Утром, когда Николай Сергеевич, собираясь на работу, сидел в «Ниве» и прогревал двигатель, к нему подошел сосед сверху.
– Слышь, Коля, – озабоченно сказал он, – мой брут куда-то запропастился. Ночью у него живот прихватило, я вышел вместе с ним. Брут умчался сразу куда-то, наверное, кошку почуял. Я в подъезде постоял и домой вернулся. Думал, Брут вернется, полает, и я открою. Только что проснулся, а его нет.

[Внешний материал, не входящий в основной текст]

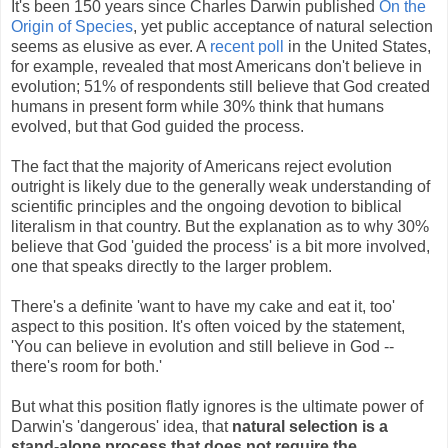
It's been 150 years since Charles Darwin published
On the
Origin of Species
, yet public acceptance of natural selection
seems as elusive as ever. A
recent poll
in the United States,
for example, revealed that most Americans don't believe in
evolution; 51% of respondents still believe that God created
humans in present form while 30% think that humans
evolved, but that God guided the process.
The fact that the majority of Americans reject evolution
outright is likely due to the generally weak understanding of
scientific principles and the ongoing devotion to biblical
literalism in that country. But the explanation as to why 30%
believe that God 'guided the process' is a bit more involved,
one that speaks directly to the larger problem.
There's a definite 'want to have my cake and eat it, too'
aspect to this position. It's often voiced by the statement,
'You can believe in evolution and still believe in God --
there's room for both.'
But what this position flatly ignores is the ultimate power of
Darwin's 'dangerous' idea, that
natural selection is a
stand-alone process that does not require the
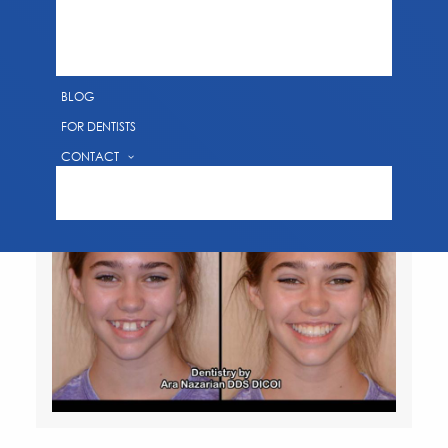
SMILE GALLERY
EDUCATIONAL VIDEOS
DENTAL TECHNOLOGY
BLOG
FOR DENTISTS
CONTACT
REQUEST AN APPOINTMENT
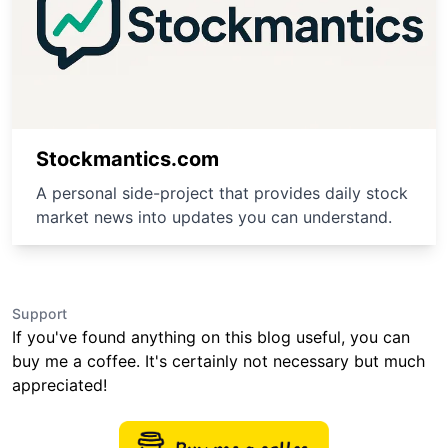
Stockmantics.com
A personal side-project that provides daily stock
market news into updates you can understand.
Support
If you've found anything on this blog useful, you can
buy me a coffee. It's certainly not necessary but much
appreciated!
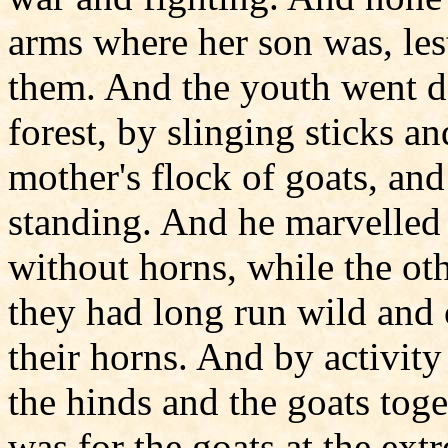
arms where her son was, les
them. And the youth went da
forest, by slinging sticks a
mother's flock of goats, an
standing. And he marvelled 
without horns, while the ot
they had long run wild and 
their horns. And by activity
the hinds and the goats toge
was for the goats at the ext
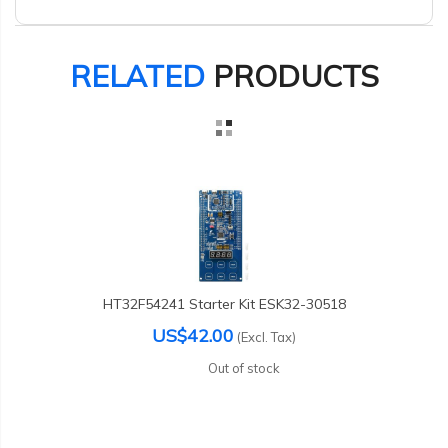
RELATED
PRODUCTS
HT32F54241 Starter Kit ESK32-30518
US$42.00
(Excl. Tax)
Out of stock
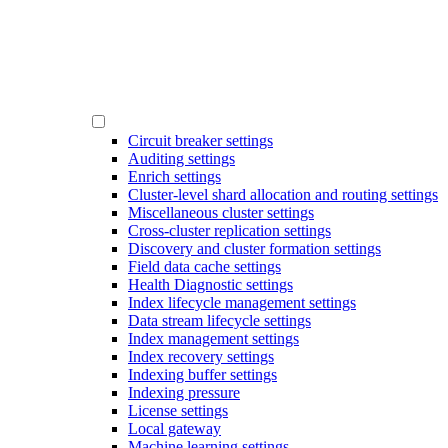
Circuit breaker settings
Auditing settings
Enrich settings
Cluster-level shard allocation and routing settings
Miscellaneous cluster settings
Cross-cluster replication settings
Discovery and cluster formation settings
Field data cache settings
Health Diagnostic settings
Index lifecycle management settings
Data stream lifecycle settings
Index management settings
Index recovery settings
Indexing buffer settings
Indexing pressure
License settings
Local gateway
Machine learning settings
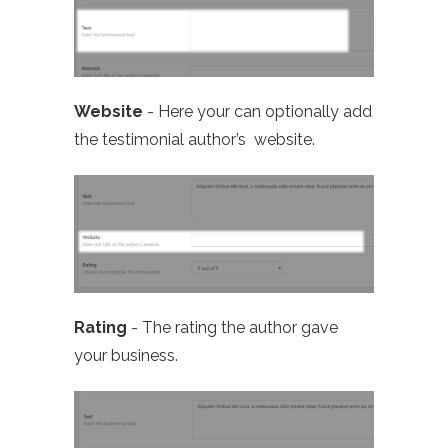
Website
- Here your can optionally add
the testimonial author’s website.
Rating
- The rating the author gave
your business.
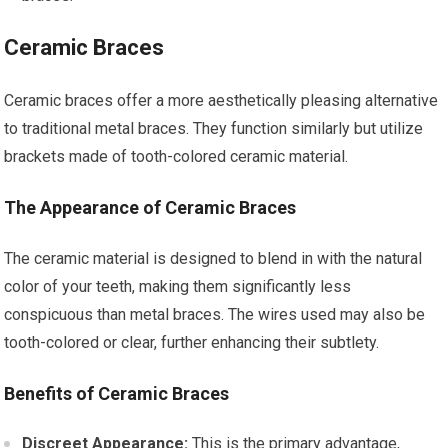
Ceramic Braces
Ceramic braces offer a more aesthetically pleasing alternative
to traditional metal braces. They function similarly but utilize
brackets made of tooth-colored ceramic material.
The Appearance of Ceramic Braces
The ceramic material is designed to blend in with the natural
color of your teeth, making them significantly less
conspicuous than metal braces. The wires used may also be
tooth-colored or clear, further enhancing their subtlety.
Benefits of Ceramic Braces
Discreet Appearance:
This is the primary advantage,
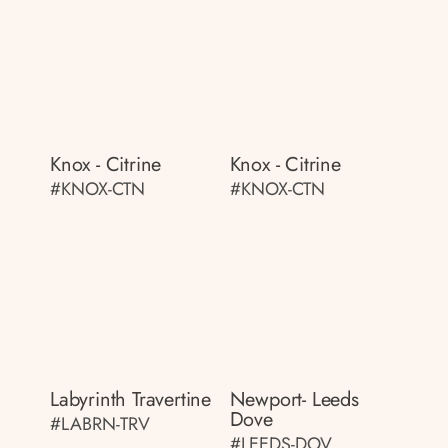
Knox - Citrine
Knox - Citrine
#KNOX-CTN
#KNOX-CTN
Labyrinth Travertine
Newport- Leeds
Dove
#LABRN-TRV
#LEEDS-DOV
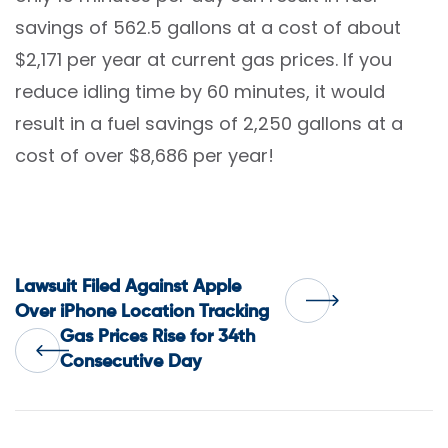
savings of 562.5 gallons at a cost of about
$2,171 per year at current gas prices. If you
reduce idling time by 60 minutes, it would
result in a fuel savings of 2,250 gallons at a
cost of over $8,686 per year!
Post
Lawsuit Filed Against Apple
Over iPhone Location Tracking
Gas Prices Rise for 34th
navigation
Consecutive Day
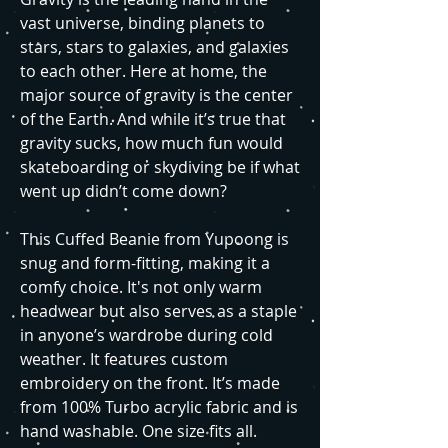
vast universe, binding planets to
stars, stars to galaxies, and galaxies
to each other. Here at home, the
major source of gravity is the center
of the Earth. And while it’s true that
gravity sucks, how much fun would
skateboarding or skydiving be if what
went up didn’t come down?
This Cuffed Beanie from Yupoong is
snug and form-fitting, making it a
comfy choice. It's not only warm
headwear but also serves as a staple
in anyone’s wardrobe during cold
weather. It features custom
embroidery on the front. It’s made
from 100% Turbo acrylic fabric and is
hand washable. One size fits all.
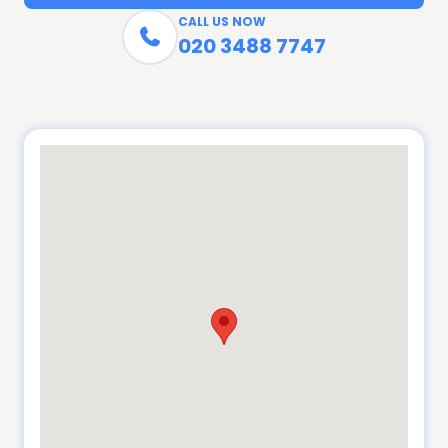
CALL US NOW

020 3488 7747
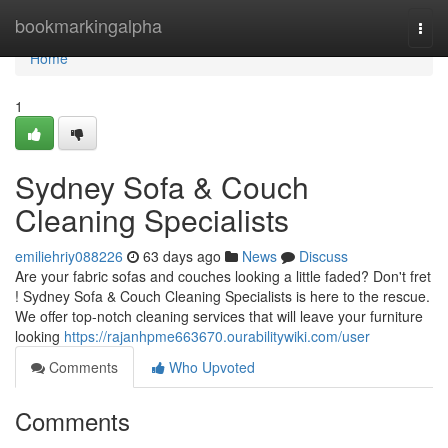
Home
bookmarkingalpha
Togg
navi
Home
1
Sydney Sofa & Couch
Cleaning Specialists
emiliehriy088226
63 days ago
News
Discuss
Are your fabric sofas and couches looking a little faded? Don't fret
! Sydney Sofa & Couch Cleaning Specialists is here to the rescue.
We offer top-notch cleaning services that will leave your furniture
looking
https://rajanhpme663670.ourabilitywiki.com/user
Comments
Who Upvoted
Comments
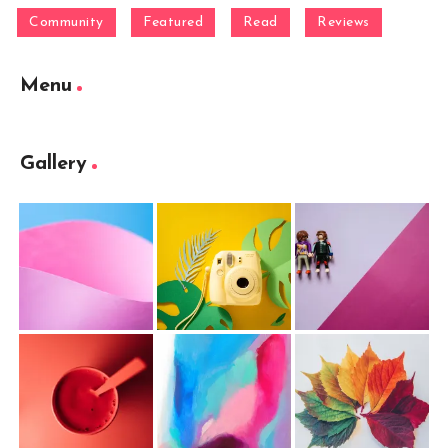
Community
Featured
Read
Reviews
Menu
Gallery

Сосед огляделся по сторонам и спросил в открытое окно:
– Может, здесь сучка чья-то бегает? Не знаешь?
Ребров пожал плечами, а владелец бультерьера уверенно сказал:
– Вернется, конечно. Что с таким псом сделается? – И сам же на свой вопрос ответил: – Ни-че-го!
Вечером Николай Сергеевич решил никуда не ездить, но Борис позвонил сам:
– Тебя сегодня не будет? А как же уколы? Завтра? Ну ладно. Только меня не будет, я в Москву на неделю уезжаю. Люся с тобой рассчитается.
Абонент уже отключился, а Ребров все держал трубку, из которой неслись короткие гудки, не понимая: какая Люся? Потом до него дошло: Борис так называет Милу. Стало обидно и горько, как будто сняли с неба солнце и повесили освещать заплеванный подъезд.
С наступлением темноты, когда звуки за окном и во всем доме утихли, волчица опять подошла к двери. И пропала до утра.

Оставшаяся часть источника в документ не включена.